**** ENTRIES SUPPLIED
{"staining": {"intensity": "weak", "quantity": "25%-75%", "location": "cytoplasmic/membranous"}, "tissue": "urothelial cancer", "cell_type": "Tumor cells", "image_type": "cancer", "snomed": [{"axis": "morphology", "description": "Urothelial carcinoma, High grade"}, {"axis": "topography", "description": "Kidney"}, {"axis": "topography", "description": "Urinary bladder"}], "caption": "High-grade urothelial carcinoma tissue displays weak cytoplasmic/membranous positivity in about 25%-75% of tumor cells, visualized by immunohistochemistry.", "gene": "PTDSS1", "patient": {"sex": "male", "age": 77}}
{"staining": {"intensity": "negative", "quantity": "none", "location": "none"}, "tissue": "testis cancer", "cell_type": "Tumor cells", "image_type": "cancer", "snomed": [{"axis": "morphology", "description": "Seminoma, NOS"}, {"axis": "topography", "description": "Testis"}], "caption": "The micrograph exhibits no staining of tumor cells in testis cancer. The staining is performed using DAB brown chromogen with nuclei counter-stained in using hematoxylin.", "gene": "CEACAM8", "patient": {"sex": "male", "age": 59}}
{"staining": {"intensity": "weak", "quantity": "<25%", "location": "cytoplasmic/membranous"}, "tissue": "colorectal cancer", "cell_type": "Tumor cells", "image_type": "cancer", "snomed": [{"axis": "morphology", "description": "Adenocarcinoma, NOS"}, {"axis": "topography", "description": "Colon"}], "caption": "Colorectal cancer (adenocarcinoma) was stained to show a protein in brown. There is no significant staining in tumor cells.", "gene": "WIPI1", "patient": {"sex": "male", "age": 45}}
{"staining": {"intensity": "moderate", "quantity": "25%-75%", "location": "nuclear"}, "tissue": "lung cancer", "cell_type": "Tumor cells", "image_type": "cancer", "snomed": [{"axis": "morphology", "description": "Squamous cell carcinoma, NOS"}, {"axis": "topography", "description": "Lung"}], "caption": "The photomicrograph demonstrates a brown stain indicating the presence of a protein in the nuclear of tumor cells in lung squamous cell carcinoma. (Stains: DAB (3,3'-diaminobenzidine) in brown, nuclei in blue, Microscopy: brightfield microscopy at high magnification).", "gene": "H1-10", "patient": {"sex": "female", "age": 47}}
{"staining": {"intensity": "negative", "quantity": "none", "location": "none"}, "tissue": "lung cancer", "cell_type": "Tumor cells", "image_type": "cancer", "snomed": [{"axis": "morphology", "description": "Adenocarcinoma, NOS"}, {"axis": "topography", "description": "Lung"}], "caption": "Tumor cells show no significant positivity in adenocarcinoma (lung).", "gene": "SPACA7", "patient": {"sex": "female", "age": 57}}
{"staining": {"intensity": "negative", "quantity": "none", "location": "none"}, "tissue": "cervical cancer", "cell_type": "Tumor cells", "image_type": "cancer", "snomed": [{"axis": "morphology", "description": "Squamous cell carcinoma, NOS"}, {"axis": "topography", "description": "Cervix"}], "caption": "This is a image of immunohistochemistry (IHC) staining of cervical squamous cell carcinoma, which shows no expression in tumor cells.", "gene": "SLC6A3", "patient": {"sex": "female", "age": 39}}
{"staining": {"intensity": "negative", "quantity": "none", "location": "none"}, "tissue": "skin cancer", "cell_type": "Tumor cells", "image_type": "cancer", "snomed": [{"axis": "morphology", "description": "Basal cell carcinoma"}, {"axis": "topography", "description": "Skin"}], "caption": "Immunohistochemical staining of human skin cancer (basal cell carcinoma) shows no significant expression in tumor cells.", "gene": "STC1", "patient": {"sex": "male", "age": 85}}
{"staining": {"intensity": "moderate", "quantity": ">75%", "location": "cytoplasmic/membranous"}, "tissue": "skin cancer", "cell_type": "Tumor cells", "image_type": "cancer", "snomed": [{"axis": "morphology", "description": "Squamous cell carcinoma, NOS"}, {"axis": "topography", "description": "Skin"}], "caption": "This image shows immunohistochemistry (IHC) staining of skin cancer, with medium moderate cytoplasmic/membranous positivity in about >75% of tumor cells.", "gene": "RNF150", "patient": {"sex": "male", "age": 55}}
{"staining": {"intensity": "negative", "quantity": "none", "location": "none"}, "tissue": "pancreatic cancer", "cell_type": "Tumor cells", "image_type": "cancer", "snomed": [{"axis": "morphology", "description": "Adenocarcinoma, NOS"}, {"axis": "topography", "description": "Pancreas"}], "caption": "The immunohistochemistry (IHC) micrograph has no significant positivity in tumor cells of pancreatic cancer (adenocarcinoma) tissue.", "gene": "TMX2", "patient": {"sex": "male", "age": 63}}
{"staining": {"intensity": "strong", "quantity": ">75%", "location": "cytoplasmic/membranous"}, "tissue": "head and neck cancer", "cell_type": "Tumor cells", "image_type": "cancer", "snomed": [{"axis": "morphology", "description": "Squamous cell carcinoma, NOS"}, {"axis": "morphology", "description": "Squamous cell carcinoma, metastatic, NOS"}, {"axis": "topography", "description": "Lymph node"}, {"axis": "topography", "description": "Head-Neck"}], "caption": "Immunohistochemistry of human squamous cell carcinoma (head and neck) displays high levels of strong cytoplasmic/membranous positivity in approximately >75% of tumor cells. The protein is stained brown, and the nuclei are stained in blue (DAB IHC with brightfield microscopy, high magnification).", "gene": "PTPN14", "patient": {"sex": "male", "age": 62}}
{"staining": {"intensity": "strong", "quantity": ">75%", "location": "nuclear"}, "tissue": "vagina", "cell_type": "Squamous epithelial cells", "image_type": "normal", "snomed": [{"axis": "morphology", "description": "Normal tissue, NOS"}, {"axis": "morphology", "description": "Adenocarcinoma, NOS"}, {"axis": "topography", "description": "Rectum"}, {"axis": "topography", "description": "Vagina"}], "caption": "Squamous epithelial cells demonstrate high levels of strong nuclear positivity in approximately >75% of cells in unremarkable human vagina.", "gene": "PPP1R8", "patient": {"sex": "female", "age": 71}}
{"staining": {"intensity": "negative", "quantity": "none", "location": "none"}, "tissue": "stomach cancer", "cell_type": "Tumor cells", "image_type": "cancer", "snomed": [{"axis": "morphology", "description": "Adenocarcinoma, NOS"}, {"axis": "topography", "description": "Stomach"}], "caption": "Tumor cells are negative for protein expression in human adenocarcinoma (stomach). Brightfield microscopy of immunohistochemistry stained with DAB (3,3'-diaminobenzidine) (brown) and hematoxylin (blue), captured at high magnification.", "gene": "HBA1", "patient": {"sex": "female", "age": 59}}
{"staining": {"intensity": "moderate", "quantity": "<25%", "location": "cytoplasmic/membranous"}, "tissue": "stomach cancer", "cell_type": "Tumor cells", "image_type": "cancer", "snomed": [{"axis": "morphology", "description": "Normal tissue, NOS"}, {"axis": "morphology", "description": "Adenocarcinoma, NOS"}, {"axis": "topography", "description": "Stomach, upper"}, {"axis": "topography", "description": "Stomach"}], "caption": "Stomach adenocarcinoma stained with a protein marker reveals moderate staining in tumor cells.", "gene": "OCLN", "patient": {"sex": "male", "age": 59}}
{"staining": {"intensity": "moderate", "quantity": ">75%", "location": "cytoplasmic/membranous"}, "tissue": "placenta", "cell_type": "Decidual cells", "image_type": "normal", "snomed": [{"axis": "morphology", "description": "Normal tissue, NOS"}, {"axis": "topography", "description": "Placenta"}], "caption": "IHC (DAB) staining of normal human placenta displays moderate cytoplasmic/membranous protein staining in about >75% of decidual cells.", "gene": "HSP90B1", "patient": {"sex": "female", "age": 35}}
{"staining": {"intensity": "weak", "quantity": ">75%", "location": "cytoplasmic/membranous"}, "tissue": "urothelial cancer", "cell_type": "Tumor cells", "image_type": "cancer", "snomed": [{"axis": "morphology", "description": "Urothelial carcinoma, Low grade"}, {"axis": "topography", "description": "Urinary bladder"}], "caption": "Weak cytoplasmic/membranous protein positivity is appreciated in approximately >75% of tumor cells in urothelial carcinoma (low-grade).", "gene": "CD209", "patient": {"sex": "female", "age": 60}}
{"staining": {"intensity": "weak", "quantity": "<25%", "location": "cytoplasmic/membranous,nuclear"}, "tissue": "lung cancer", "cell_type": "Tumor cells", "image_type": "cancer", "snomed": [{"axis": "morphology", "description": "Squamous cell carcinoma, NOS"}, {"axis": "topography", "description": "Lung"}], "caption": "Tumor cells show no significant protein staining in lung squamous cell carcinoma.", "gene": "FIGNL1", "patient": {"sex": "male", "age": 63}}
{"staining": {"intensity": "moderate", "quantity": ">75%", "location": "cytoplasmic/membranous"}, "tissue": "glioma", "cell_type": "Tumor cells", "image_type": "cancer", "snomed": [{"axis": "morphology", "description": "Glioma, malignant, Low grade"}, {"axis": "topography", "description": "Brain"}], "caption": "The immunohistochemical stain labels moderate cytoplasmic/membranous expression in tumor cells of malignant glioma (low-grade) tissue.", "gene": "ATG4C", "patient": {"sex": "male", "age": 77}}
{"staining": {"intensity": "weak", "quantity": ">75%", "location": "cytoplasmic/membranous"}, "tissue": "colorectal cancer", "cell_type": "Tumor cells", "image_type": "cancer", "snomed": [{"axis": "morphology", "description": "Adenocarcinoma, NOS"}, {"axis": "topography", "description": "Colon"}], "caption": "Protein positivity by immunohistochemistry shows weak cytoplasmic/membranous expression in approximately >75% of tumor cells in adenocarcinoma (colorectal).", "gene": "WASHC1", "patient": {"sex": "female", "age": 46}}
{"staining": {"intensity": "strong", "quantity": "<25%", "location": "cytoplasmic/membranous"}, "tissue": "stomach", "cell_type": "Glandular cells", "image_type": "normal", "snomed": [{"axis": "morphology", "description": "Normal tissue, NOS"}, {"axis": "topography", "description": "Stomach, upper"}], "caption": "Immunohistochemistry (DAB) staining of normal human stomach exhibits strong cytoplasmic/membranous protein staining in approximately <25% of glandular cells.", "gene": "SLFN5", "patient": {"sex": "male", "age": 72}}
********
> TASK ITEM
Your answer should be the lines above from the one containing "normal human placenta" through the one containing "cytoplasmic/membranous protein positivity", copied exactly and with both ends kept.

> SOLUTION FOR THIS TASK
{"staining": {"intensity": "moderate", "quantity": ">75%", "location": "cytoplasmic/membranous"}, "tissue": "placenta", "cell_type": "Decidual cells", "image_type": "normal", "snomed": [{"axis": "morphology", "description": "Normal tissue, NOS"}, {"axis": "topography", "description": "Placenta"}], "caption": "IHC (DAB) staining of normal human placenta displays moderate cytoplasmic/membranous protein staining in about >75% of decidual cells.", "gene": "HSP90B1", "patient": {"sex": "female", "age": 35}}
{"staining": {"intensity": "weak", "quantity": ">75%", "location": "cytoplasmic/membranous"}, "tissue": "urothelial cancer", "cell_type": "Tumor cells", "image_type": "cancer", "snomed": [{"axis": "morphology", "description": "Urothelial carcinoma, Low grade"}, {"axis": "topography", "description": "Urinary bladder"}], "caption": "Weak cytoplasmic/membranous protein positivity is appreciated in approximately >75% of tumor cells in urothelial carcinoma (low-grade).", "gene": "CD209", "patient": {"sex": "female", "age": 60}}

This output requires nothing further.